The pair are not shy about being politically incorrect with quoting of Bible verses and instilling Biblical morality into the hearts of children. "It's all a matter of world-view," says Nawrocki, "and recognizing there are competing world-views that we're up against in our culture."

"Just drawing that line in the sand and saying we're going to tell stories from a Biblical world-view, from a Biblical perspective, that looks at life with the assumption that there is a God who made us and who loves us, that wants a relationship with us. That is opposed to a post-modernist world-view where a lot of media comes out of. I think the grounding in that Judeo-Christian world-view defines the stories that we tell and gives authority to the messages of those stories. Obviously we really believe that those messages are true and a great many people in this country do as well, so we want to hold firm to that and say this is the place that we're telling stories out of.

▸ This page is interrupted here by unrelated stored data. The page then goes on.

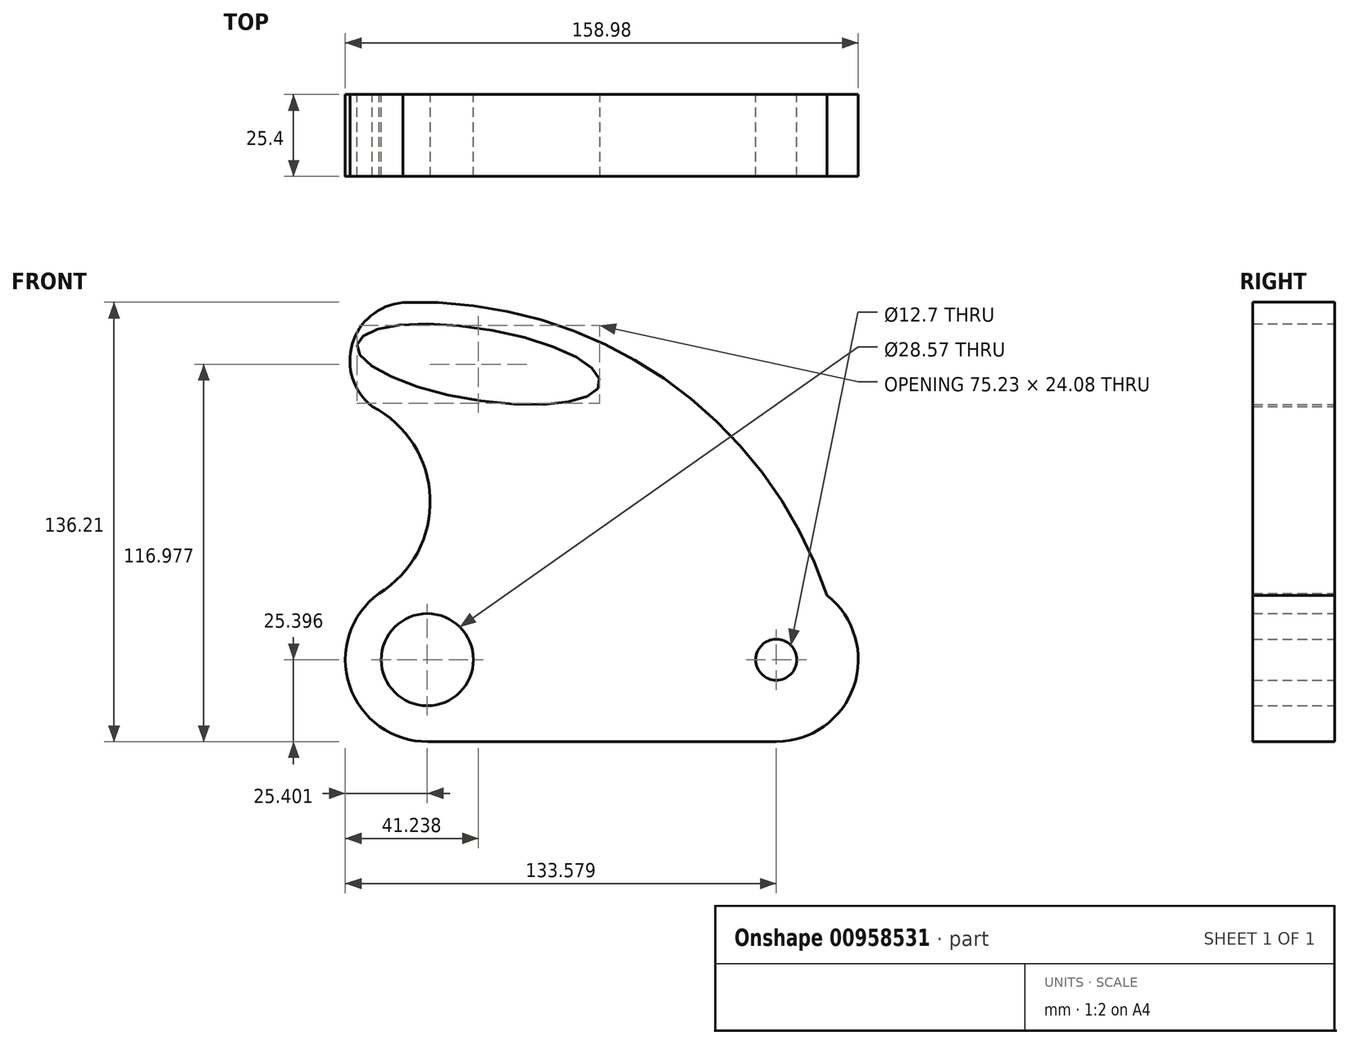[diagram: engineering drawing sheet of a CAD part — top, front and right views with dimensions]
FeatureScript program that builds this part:
annotation { "Feature Type Name" : "Feature", "Feature Type Description" : "" }
export const myFeature = defineFeature(function(context is Context, id is Id, definition is map)
    precondition{}
    {
        {
            var Q0;
            Q0=qCreatedBy(makeId("Front.planeOp"),FACE);
            var sketch = newSketch(context, id + "F0", { "sketchPlane" : qUnion([Q0])});
            skCircle(sketch, "E0", {"center": v(-54.09, -49.88) * mm, "radius": 25.4 * mm});
            skCircle(sketch, "E1", {"center": v(-54.09, -49.88) * mm, "radius": 14.29 * mm});
            skCircle(sketch, "E2.MirrorC", {"center": v(54.09, -49.88) * mm, "radius": 25.4 * mm});
            skCircle(sketch, "E3", {"center": v(54.09, -49.88) * mm, "radius": 6.35 * mm});
            skLineSegment(sketch, "E4", {"start": v(-53.86, -75.28) * mm, "end": v(54.09, -75.28) * mm});
            skArc(sketch, "E5", {"start": v(-69.05, -29.35) * mm, "mid": v(-53.2, 0.26) * mm, "end": v(-71.16, 28.64) * mm});
            skArc(sketch, "E6", {"start": v(-61.7, 60.84) * mm, "mid": v(-77.35, 47.95) * mm, "end": v(-71.16, 28.64) * mm});
            skArc(sketch, "E7", {"start": v(69.87, -29.98) * mm, "mid": v(19.2, 37.33) * mm, "end": v(-61.7, 60.84) * mm});
            skArc(sketch, "E8", {"start": v(-15.74, 17.24) * mm, "mid": v(-42.42, 27.95) * mm, "end": v(-71.16, 28.64) * mm});
            skArc(sketch, "E9", {"start": v(-15.74, 17.24) * mm, "mid": v(1.7, 27.65) * mm, "end": v(0.85, 47.95) * mm});
            skPoint(sketch, "E9.endSnap0", {"position": v(-77.35, 47.95) * mm});
            skEllipse(sketch, "E10", {"center": v(-38.25, 41.7) * mm, "majorRadius": 11.11 * mm, "minorRadius": 38.1 * mm, "majorAxis": v(0.16, 0.99)});
            skSolve(sketch);
        }
        {
            var Q0;
            {var subQ2=sQuery(id+"F0.wireOp",EDGE,"E6");Q0=makeQuery(id+"F0.imprint","IMPRINT",FACE,{"disambiguationData":[TD([[makeQuery(id+"F0.imprint","IMPRINT",EDGE,{"derivedFrom":subQ2}),1.0]])]});}
            var Q1;
            {var subQ4=sQuery(id+"F0.wireOp",EDGE,"E4");Q1=makeQuery(id+"F0.imprint","IMPRINT",FACE,{"disambiguationData":[TD([[makeQuery(id+"F0.imprint","IMPRINT",EDGE,{"derivedFrom":subQ4}),1.0]])]});}
            var Q2;
            Q2=makeQuery(id+"F0.imprint","IMPRINT",FACE,{"disambiguationData":[TD([[makeQuery(id+"F0.imprint","IMPRINT",EDGE,{"derivedFrom":sQuery(id+"F0.wireOp",EDGE,"E1")}),-1.0]])]});
            var Q3;
            Q3=makeQuery(id+"F0.imprint","IMPRINT",FACE,{"disambiguationData":[TD([[makeQuery(id+"F0.imprint","IMPRINT",EDGE,{"derivedFrom":sQuery(id+"F0.wireOp",EDGE,"E3")}),-1.0]])]});
            extrude(context, id + "F1", {"entities" : qUnion([Q0, Q1, Q2, Q3]), "depth" : 25.4 * mm, "offsetDistance" : 25.4 * mm});
        }
    });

Adds Vischer: "And at the end of the day, if a family doesn't want their kids growing up with Biblical values, there are plenty of shows that will help them do that."

Asked if increasing popularity has made it more difficult to remain true to Christian primciples, Vischer replied, "For the most part it makes it easier. When we were unknown and starving and having a hard time making payroll and a distributor would come in and say 'Hey we think we can get you a great deal on your videos and bring in a lot of money if you'll take all the Bible verses off and edit out every reference to God.' Then it was hard. I really had to say 'okay God you really want me to toe this line, to keep this standard, right?' Because its going to cost something."

"When you've become a big success, Hollywood then starts to say whatever you're doing keep doing it, because it's working. So it actually becomes easier."

Nawrocki added that challenges and struggles have helped to keep them humble. "For me personally, just realizing it's not us, not with our own power that we're doing this with, God is in control of the situation regardless of the success or failure of any given project," he said. "God is ultimately in control of it."

The movie Veggie Tales: The Pirates Who Don't Do Anything opens in theatres across the United States and Canada on January 11, 2008.